Our Children Ought To Be Grounded
I don't mean they should be sent to their rooms to repent, but that we owe it to our children to offer them a Unitarian Universalist identity. I share with my colleague in Concord, MA, the Rev. Gary Smith the urge to get to "the identification of a corpus of material we would like our children to know, to own in their beings, by the time they have come of age in our programs..." ("Taking Our Children Seriously," in the collection of essays on UU religious education, Essex Conversations: Visions for Lifespan Religious Education. Available from www.uua.org/bookstore).
We already provide a safe and supportive environment for creative interchange in our RE program, we're good at looking at the content of other religious traditions- what about our own?
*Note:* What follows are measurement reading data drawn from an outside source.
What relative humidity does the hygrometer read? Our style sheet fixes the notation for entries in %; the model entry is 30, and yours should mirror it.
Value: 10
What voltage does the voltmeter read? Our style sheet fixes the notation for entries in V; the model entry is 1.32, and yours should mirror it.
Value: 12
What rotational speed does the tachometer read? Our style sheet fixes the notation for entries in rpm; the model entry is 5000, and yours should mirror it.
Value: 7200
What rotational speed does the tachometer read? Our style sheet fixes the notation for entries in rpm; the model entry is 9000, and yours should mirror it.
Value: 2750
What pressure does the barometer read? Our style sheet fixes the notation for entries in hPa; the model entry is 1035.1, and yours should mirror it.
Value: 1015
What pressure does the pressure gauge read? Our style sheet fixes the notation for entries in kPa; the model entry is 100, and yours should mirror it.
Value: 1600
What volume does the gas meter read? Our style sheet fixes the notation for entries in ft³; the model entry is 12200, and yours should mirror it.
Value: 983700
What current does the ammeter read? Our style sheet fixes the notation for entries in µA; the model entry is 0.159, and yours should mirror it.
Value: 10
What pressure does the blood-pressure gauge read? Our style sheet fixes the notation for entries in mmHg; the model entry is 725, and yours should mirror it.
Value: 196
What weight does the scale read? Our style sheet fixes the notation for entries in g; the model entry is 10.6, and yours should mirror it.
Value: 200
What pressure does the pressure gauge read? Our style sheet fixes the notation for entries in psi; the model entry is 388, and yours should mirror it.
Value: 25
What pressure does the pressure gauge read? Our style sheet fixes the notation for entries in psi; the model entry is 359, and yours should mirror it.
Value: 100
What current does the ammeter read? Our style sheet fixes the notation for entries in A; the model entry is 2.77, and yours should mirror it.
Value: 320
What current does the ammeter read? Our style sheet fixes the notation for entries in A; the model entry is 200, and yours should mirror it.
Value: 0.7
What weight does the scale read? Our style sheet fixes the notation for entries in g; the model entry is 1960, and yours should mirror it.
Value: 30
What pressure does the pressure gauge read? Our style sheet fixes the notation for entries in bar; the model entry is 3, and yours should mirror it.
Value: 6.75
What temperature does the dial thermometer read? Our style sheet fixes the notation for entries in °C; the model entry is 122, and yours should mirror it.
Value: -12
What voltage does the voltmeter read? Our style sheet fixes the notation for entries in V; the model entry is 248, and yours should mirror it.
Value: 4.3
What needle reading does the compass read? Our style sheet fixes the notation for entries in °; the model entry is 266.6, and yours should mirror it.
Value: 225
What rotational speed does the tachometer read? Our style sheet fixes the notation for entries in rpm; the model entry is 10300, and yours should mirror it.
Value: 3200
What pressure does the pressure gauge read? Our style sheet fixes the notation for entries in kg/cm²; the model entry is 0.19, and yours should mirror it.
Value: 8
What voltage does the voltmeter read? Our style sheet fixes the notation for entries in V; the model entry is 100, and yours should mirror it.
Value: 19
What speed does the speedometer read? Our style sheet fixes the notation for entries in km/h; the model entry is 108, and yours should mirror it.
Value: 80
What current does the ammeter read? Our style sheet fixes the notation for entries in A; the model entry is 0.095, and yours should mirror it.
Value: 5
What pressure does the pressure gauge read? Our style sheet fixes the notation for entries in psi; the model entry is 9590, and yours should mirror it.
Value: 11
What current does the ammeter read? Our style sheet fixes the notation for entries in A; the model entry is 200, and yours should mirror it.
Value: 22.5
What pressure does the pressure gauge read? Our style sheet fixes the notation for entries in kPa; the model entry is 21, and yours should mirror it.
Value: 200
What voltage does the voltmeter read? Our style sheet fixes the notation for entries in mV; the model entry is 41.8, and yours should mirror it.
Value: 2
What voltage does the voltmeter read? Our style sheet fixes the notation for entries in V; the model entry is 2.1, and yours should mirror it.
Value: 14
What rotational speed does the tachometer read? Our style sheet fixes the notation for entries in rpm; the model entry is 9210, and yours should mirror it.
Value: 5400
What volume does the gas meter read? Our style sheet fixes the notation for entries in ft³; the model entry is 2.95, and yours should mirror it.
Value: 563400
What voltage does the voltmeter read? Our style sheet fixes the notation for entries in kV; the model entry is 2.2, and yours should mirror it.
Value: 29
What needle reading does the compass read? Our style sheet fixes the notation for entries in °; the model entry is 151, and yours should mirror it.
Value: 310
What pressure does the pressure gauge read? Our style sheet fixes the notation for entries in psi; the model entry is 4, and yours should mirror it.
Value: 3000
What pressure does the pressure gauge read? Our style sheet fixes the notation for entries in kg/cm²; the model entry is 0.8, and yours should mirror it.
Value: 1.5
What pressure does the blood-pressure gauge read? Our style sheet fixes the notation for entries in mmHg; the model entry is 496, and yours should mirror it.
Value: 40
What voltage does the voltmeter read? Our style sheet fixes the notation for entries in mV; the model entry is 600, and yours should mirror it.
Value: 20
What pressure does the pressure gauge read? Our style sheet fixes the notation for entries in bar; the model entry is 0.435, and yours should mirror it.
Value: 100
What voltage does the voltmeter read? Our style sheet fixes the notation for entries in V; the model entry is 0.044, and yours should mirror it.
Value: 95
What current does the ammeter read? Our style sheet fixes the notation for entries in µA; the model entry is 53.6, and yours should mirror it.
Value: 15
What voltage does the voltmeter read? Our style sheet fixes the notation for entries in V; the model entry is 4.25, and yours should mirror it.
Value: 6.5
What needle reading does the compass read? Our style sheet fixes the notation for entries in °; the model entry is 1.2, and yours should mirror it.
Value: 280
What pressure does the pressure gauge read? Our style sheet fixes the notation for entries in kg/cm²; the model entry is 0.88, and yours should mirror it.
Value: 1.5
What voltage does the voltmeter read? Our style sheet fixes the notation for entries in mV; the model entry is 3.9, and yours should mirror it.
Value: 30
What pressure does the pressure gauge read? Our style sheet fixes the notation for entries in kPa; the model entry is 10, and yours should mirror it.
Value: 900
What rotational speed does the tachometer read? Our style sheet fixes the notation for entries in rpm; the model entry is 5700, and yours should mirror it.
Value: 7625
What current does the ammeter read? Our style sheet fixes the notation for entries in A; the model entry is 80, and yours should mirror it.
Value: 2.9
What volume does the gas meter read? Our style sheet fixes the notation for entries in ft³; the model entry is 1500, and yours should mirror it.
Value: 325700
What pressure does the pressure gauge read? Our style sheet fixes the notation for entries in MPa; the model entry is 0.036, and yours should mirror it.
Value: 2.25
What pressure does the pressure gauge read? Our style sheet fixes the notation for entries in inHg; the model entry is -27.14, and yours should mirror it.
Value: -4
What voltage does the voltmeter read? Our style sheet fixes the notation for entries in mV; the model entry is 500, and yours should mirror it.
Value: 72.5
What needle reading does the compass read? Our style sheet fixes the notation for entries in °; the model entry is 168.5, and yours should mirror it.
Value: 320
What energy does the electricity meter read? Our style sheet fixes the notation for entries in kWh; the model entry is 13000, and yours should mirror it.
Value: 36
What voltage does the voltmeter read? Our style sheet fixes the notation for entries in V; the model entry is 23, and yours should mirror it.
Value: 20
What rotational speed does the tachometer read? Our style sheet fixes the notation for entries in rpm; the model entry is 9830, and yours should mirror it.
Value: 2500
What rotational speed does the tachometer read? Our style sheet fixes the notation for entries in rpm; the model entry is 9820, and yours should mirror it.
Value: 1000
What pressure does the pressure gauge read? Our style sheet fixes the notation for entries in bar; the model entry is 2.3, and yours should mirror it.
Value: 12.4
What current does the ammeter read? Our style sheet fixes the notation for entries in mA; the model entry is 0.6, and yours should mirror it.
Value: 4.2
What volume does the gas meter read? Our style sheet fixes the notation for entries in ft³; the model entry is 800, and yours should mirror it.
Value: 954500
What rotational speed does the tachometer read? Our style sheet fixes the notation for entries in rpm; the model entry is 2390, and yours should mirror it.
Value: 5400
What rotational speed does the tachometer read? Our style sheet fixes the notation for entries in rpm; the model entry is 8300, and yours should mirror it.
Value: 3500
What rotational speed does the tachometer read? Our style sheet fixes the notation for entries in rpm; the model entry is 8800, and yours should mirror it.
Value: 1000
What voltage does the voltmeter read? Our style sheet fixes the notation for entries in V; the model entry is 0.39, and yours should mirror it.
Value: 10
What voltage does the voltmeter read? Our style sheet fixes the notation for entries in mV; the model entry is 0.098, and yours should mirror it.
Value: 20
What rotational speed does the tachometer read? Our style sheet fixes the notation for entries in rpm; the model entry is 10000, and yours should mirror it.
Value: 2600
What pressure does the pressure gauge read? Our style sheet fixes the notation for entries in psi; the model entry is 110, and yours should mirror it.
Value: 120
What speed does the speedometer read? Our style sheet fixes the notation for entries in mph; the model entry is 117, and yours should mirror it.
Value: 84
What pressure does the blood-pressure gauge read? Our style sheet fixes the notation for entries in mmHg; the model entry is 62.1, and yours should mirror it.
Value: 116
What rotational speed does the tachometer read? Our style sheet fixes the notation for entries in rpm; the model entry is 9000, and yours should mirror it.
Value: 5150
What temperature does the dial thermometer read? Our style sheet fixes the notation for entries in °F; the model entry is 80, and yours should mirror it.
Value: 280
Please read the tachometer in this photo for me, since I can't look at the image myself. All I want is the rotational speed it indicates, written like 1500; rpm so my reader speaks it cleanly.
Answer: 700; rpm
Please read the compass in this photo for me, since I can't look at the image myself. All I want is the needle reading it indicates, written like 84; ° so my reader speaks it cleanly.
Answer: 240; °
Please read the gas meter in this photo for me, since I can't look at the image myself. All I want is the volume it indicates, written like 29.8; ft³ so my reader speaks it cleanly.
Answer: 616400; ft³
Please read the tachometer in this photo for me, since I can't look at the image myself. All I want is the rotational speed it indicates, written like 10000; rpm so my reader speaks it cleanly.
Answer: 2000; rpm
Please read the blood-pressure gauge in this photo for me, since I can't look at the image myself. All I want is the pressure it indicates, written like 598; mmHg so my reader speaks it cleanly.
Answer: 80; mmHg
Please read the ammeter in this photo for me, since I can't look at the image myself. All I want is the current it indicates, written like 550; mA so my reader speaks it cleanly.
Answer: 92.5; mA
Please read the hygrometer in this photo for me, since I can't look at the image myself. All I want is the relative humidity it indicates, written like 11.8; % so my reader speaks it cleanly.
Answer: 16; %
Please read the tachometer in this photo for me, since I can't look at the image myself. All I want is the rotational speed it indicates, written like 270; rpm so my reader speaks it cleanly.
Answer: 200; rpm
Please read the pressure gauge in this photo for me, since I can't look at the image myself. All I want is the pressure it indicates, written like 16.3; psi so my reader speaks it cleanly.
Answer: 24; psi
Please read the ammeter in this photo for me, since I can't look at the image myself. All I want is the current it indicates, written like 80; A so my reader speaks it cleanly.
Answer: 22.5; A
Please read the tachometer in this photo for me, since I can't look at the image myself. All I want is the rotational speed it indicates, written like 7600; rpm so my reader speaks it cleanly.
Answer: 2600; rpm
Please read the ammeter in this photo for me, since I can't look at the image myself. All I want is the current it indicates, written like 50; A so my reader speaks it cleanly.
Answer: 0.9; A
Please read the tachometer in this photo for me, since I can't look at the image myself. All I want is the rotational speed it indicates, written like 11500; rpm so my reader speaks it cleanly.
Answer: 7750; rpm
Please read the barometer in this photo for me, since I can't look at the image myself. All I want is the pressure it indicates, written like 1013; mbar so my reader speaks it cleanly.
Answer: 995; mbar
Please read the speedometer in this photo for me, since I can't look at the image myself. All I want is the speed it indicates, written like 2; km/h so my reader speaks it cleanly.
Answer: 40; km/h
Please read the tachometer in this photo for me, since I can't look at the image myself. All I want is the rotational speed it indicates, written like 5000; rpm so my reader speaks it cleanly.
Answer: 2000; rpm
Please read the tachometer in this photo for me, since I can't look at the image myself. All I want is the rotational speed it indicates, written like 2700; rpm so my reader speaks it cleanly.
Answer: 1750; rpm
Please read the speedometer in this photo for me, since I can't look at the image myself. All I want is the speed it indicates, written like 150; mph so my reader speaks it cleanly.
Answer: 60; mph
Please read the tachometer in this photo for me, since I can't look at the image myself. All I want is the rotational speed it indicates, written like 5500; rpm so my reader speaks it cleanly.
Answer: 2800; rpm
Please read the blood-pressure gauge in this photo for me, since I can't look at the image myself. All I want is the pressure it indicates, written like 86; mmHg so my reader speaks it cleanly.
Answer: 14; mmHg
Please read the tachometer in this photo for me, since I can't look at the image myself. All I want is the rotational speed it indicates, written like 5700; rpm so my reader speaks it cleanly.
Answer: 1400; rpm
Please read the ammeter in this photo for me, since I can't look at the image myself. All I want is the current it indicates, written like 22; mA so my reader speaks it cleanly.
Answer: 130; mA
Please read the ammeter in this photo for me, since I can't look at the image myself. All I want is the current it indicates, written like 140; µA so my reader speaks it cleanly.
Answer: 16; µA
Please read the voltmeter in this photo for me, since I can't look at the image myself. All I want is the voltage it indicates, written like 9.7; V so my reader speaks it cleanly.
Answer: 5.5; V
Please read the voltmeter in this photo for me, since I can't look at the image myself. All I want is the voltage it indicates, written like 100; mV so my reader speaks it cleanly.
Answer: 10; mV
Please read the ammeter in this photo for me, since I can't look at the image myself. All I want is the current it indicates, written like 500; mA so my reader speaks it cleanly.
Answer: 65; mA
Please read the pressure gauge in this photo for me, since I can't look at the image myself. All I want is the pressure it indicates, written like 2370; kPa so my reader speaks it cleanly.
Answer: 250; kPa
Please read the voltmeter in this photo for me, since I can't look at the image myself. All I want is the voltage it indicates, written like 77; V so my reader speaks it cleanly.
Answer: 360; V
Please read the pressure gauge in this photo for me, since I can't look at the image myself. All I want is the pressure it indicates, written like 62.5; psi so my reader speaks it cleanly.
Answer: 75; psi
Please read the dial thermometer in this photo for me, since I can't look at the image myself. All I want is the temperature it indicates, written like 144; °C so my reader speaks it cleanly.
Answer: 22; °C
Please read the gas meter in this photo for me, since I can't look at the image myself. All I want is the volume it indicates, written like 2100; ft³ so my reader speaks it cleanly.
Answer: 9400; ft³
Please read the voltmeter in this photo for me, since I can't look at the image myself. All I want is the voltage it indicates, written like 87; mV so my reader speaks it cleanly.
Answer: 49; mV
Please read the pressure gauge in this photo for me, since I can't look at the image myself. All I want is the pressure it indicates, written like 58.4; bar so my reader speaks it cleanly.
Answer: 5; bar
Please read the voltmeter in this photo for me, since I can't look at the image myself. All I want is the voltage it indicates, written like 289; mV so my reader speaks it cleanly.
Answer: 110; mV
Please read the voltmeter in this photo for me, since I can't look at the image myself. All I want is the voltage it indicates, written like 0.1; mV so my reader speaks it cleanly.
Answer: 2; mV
The DRE and I have been in conversation about this. What are the foundational texts we want to emphasize this year? How will we perceive them through the 7 principles? What texts from the 6 sources shall we lift up? What 5 UU songs or hymns shall we emphasize? What 4 readings or prayers shall we ask them to write? What 3 projects? What 2 acts of spiritual risk taking? What 1 credo might they write?
Those of you who have come to Unitarian Universalism fairly recently from other religious traditions may find this desire rather unremarkable but in some ways it is a revolutionary confession. Most UU "Coming of Age" programs have been based on one of two objectives: helping a younger person become ready for membership in a particular congregation or in more clearly identifying their particular spiritual path and practice. Until recently, the idea that there could be a catechism, or standardized set of ideas about what it is important to know about Unitarian Universalism has been studiously avoided.
In many cases- this has meant our children growing up knowing less about Unitarian Universalism than what anyone can read in an encyclopedia entry.
A few weeks back when I sat in on a class of our own Coming of Age youth, I asked them to memorize the Principles & Purposes by Christmas. As our DRE reminded me, she and I will need to memorize them by then too! I ask them to do this not for rote recitation but as building blocks for their personal theology.
This path will help them to really learn the colors in our rainbow, the pieces in the UU puzzle, the notes in the scale. What life story will they paint? What justice will they fit together? What new hymns of meaning will they sing?
Only by thorough familiarity and deep engagement with the sources of our faith, can our youth wrest Unitarian Universalism out of our hands, and claim it as their own. I look forward to their educating me! And for you, gentle reader, what are you willing to do to gain more spiritual depth?